• **Written exercise**
Reproduce every line of the records that follow, keeping each one unchanged.

• **Supplied records**
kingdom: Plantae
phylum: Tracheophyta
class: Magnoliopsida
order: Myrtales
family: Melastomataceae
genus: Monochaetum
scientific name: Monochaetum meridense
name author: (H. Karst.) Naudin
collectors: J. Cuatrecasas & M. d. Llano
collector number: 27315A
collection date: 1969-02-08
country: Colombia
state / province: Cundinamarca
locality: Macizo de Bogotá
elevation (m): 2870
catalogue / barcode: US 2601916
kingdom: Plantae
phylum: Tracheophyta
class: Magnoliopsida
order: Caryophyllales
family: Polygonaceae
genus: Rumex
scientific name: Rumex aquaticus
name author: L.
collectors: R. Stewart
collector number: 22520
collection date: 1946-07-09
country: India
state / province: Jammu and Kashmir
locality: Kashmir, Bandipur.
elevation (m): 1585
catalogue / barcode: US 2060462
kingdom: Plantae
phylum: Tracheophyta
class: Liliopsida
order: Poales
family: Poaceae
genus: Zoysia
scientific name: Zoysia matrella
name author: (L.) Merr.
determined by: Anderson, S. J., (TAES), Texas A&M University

• **Correct response**
kingdom: Plantae
phylum: Tracheophyta
class: Magnoliopsida
order: Myrtales
family: Melastomataceae
genus: Monochaetum
scientific name: Monochaetum meridense
name author: (H. Karst.) Naudin
collectors: J. Cuatrecasas & M. d. Llano
collector number: 27315A
collection date: 1969-02-08
country: Colombia
state / province: Cundinamarca
locality: Macizo de Bogotá
elevation (m): 2870
catalogue / barcode: US 2601916
kingdom: Plantae
phylum: Tracheophyta
class: Magnoliopsida
order: Caryophyllales
family: Polygonaceae
genus: Rumex
scientific name: Rumex aquaticus
name author: L.
collectors: R. Stewart
collector number: 22520
collection date: 1946-07-09
country: India
state / province: Jammu and Kashmir
locality: Kashmir, Bandipur.
elevation (m): 1585
catalogue / barcode: US 2060462
kingdom: Plantae
phylum: Tracheophyta
class: Liliopsida
order: Poales
family: Poaceae
genus: Zoysia
scientific name: Zoysia matrella
name author: (L.) Merr.
determined by: Anderson, S. J., (TAES), Texas A&M University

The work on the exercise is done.